The German economy grew more than expected in the second quarter, supported by domestic consumption and net exports. Meanwhile, the French economy stalled for a third successive quarter due to weak demand both at home and abroad.
The German gross domestic product rose 0.3 percent quarter-on-quarter in the second quarter, while expectations were for 0.2 percent growth. This followed a 0.5 percent GDP expansion in the first quarter and a 0.1 percent contraction in the fourth quarter of 2011.
Positive contributions came mainly from final consumption expenditure and net trade.
The German economy has once again escaped the technical recession many other Eurozone countries are currently experiencing with no more than a fright, Carsten Brzeski, an economist at ING Bank NV said. "In fact, the economy remains the stronghold of the Eurozone."

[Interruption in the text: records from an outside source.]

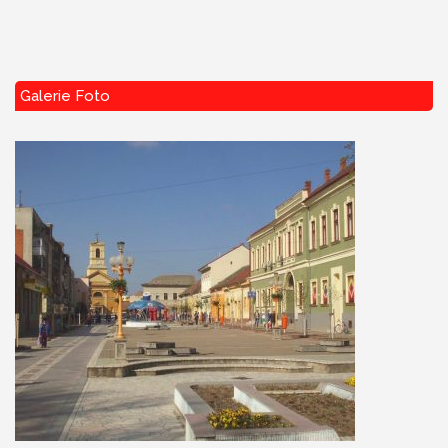
Galerie Foto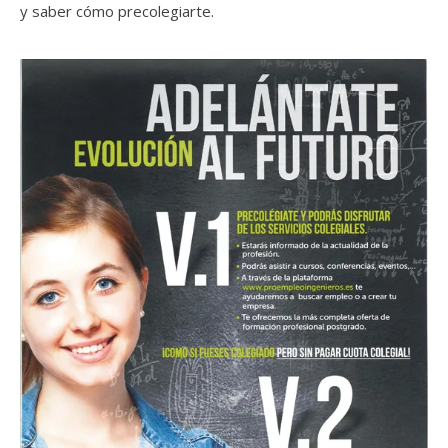
y saber cómo precolegiarte.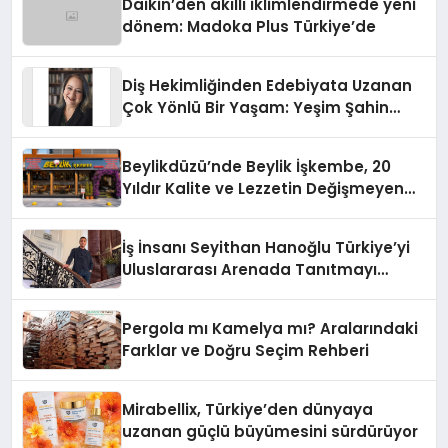
Daikin’den akıllı iklimlendirmede yeni
dönem: Madoka Plus Türkiye’de
Diş Hekimliğinden Edebiyata Uzanan
Çok Yönlü Bir Yaşam: Yeşim Şahin
Yaman
Beylikdüzü’nde Beylik İşkembe, 20
Yıldır Kalite ve Lezzetin Değişmeyen
Adresi
İş İnsanı Seyithan Hanoğlu Türkiye’yi
Uluslararası Arenada Tanıtmayı
Hedefliyor
Pergola mı Kamelya mı? Aralarındaki
Farklar ve Doğru Seçim Rehberi
Mirabellix, Türkiye’den dünyaya
uzanan güçlü büyümesini sürdürüyor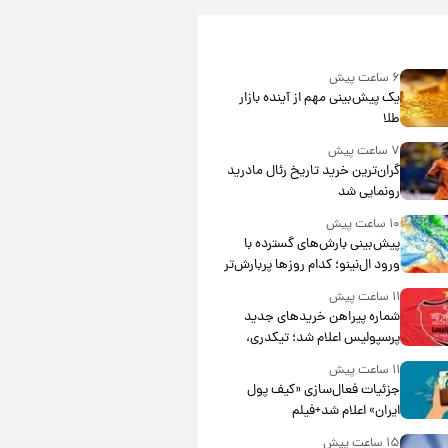
۶ ساعت پیش
یک پیش‌بینی مهم از آینده بازار
طلا
۷ ساعت پیش
گران‌ترین خرید تاریخ رئال مادرید
رونمایی شد
۱۰ ساعت پیش
پیش‌بینی بارش‌های گسترده با
ورود ال‌نینو؛ کدام روزها پربارش‌تر
خواهند بود؟
۱۱ ساعت پیش
شماره پیراهن خریدهای جدید
پرسپولیس اعلام شد؛ تیکدری،
محبی و سرگیف با اعداد ویژه
۱۱ ساعت پیش
جزئیات فعال‌سازی «کیف پول
ایران» اعلام شد+فیلم
۱۵ ساعت پیش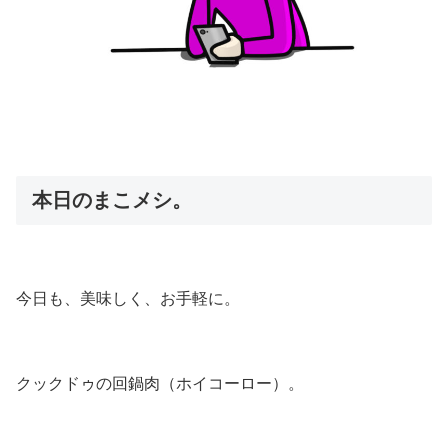
本日のまこメシ。
今日も、美味しく、お手軽に。
クックドゥの回鍋肉（ホイコーロー）。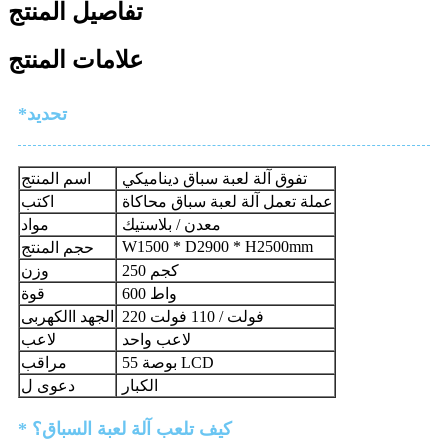
تفاصيل المنتج
علامات المنتج
*تحديد
تفوق آلة لعبة سباق ديناميكي
اسم المنتج
عملة تعمل آلة لعبة سباق محاكاة
اكتب
معدن / بلاستيك
مواد
W1500 * D2900 * H2500mm
حجم المنتج
250 كجم
وزن
600 واط
قوة
220 فولت / 110 فولت
الجهد االكهربى
لاعب واحد
لاعب
55 بوصة LCD
مراقب
الكبار
دعوى ل
* كيف تلعب آلة لعبة السباق؟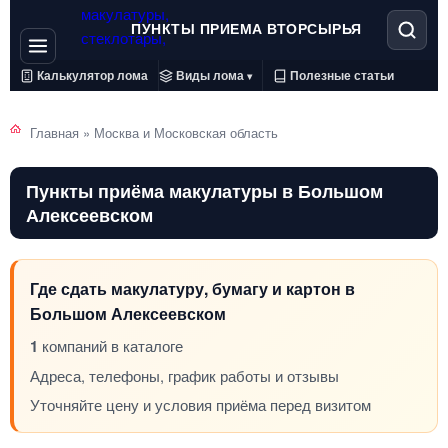
ПУНКТЫ ПРИЕМА ВТОРСЫРЬЯ
Калькулятор лома
Виды лома
Полезные статьи
▾
Главная
»
Москва и Московская область
Пункты приёма макулатуры в Большом
Алексеевском
Где сдать макулатуру, бумагу и картон в
Большом Алексеевском
1
компаний в каталоге
Адреса, телефоны, график работы и отзывы
Уточняйте цену и условия приёма перед визитом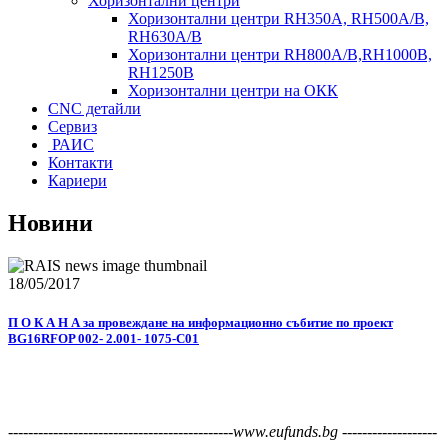
Хоризонтални центри
Хоризонтални центри RH350A, RH500A/B,
RH630A/В
Хоризонтални центри RH800A/B,RH1000B,
RH1250B
Хоризонтални центри на ОКК
CNC детайли
Сервиз
РАИС
Контакти
Кариери
Новини
18/05/2017
П О К А Н А за провеждане на информационно събитие по проект
BG16RFOP 002- 2.001- 1075-C01
---------------------------------------------www.eufunds.bg -------------------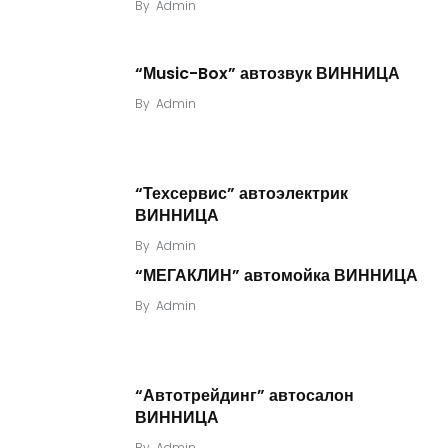
By
Admin
“Мusic-Box” автозвук ВИННИЦА
By
Admin
“Техсервис” автоэлектрик
ВИННИЦА
By
Admin
“МЕГАКЛИН” автомойка ВИННИЦА
By
Admin
“Автотрейдинг” автосалон
ВИННИЦА
By
Admin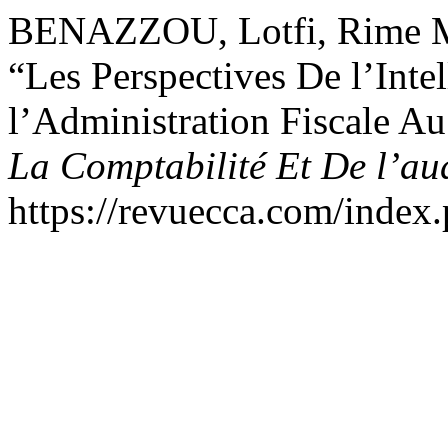
BENAZZOU, Lotfi, Rime M
“Les Perspectives De l’Intel
l’Administration Fiscale A
La Comptabilité Et De l’au
https://revuecca.com/index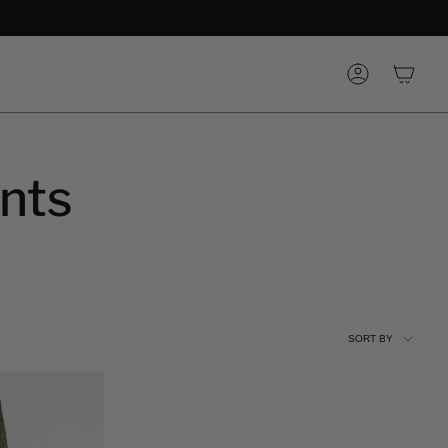
Account
nts
Sort
SORT BY
by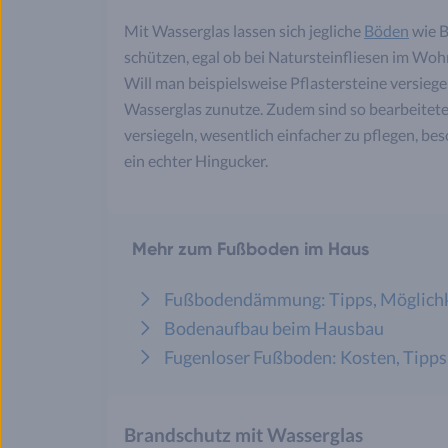
Mit Wasserglas lassen sich jegliche
Böden
wie B
schützen, egal ob bei Natursteinfliesen im W
Will man beispielsweise Pflastersteine versie
Wasserglas zunutze. Zudem sind so bearbeitete
versiegeln, wesentlich einfacher zu pflegen, b
ein echter Hingucker.
Mehr zum Fußboden im Haus
Fußbodendämmung: Tipps, Möglichk
Bodenaufbau beim Hausbau
Fugenloser Fußboden: Kosten, Tipps
Brandschutz mit Wasserglas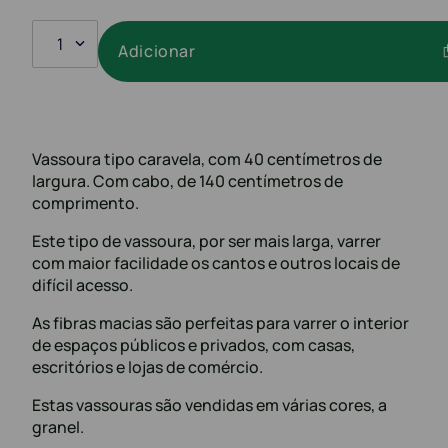
1
Adicionar
Vassoura tipo caravela, com 40 centímetros de
largura. Com cabo, de 140 centímetros de
comprimento.
Este tipo de vassoura, por ser mais larga, varrer
com maior facilidade os cantos e outros locais de
difícil acesso.
As fibras macias são perfeitas para varrer o interior
de espaços públicos e privados, com casas,
escritórios e lojas de comércio.
Estas vassouras são vendidas em várias cores, a
granel.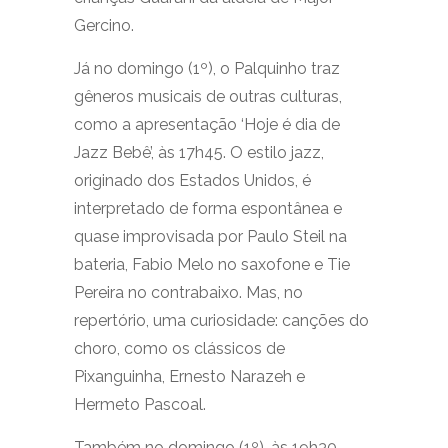
Gercino.
Já no domingo (1º), o Palquinho traz
gêneros musicais de outras culturas,
como a apresentação ‘Hoje é dia de
Jazz Bebê’, às 17h45. O estilo jazz,
originado dos Estados Unidos, é
interpretado de forma espontânea e
quase improvisada por Paulo Steil na
bateria, Fabio Melo no saxofone e Tie
Pereira no contrabaixo. Mas, no
repertório, uma curiosidade: canções do
choro, como os clássicos de
Pixanguinha, Ernesto Narazeh e
Hermeto Pascoal.
Também no domingo (1º), às 19h30,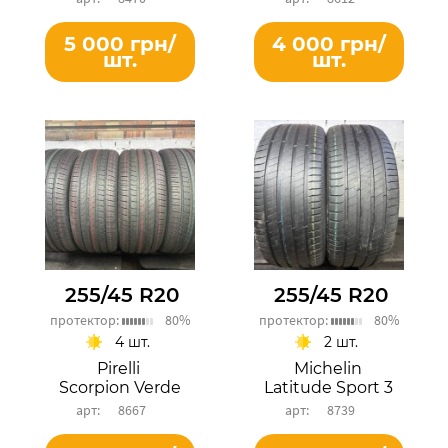
5 000 грн/
4 000 грн/
шт.
шт.
255/45 R20
255/45 R20
протектор:
80%
протектор:
80%
4 шт.
2 шт.
Pirelli
Michelin
Scorpion Verde
Latitude Sport 3
8667
8739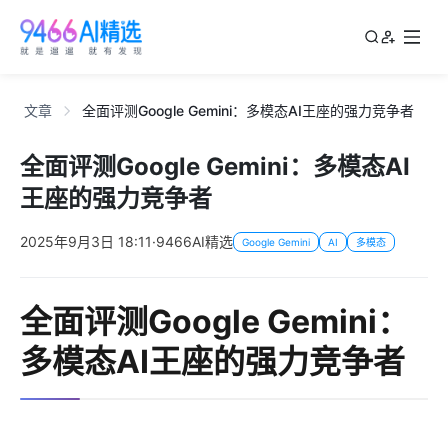
文章
全面评测Google Gemini：多模态AI王座的强力竞争者
全面评测Google Gemini：多模态AI
王座的强力竞争者
2025年9月3日 18:11
·
9466AI精选
Google Gemini
AI
多模态
全面评测Google Gemini：
多模态AI王座的强力竞争者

However, according to Brzeski, "another strong quarter merely glosses over the fact that even the stronghold has already caught the euro crisis virus."
Germany's short-term debt fetched negative yields at an auction on Monday as investors effectively paid to lend money to the government in their scramble to safe-havens.
The statistical office said that the increase in exports was slightly larger than the increase in imports. Domestic consumption was higher than in the previous quarter. This compensated for the decrease in capital formation observed especially for machinery and equipment.
The year-over-year comparison revealed that GDP was up 0.5 percent compared to the 0.9 percent expansion expected by economists. This, however, was slower than the 1.7 percent gain in the March quarter. In calendar-adjusted terms, GDP increased 1 percent annually. This was slightly weaker than the 1.1 percent rise forecast by economists and the 1.2 percent increase recorded in the first quarter.
Separately, the French statistical office Insee reported that its GDP recorded no growth in the second quarter, as was the case in the past two quarters. Economists had forecast a 0.1 percent contraction.
The fourth quarter GDP growth for 2011 was revised to show a flat reading from the previously reported 0.1 percent growth. Bank of France had predicted a 0.1 percent decline in GDP for the second quarter and a similar size contraction for the third quarter.
In the second quarter, household spending declined 0.2 percent, while gross fixed capital formation increased 0.6 percent. Overall, total domestic demand, excluding changes in inventories, drove GDP on for just 0.1 percentage points of growth.
France's import growth accelerated to 1.8 percent, while export growth remained subdued at 0.2 percent. Consequently, foreign trade balance contributed again negatively to GDP growth by 0.5 percentage points.
Changes in inventories contributed positively to overall growth in the second quarter, adding 0.3 percentage points to GDP.
Eurostat is set to release second quarter GDP data for the euro area at 5 am ET. Economists expect a 0.2 percent contraction in GDP for the second quarter after the region's narrow escape from a technical recession in the previous three months.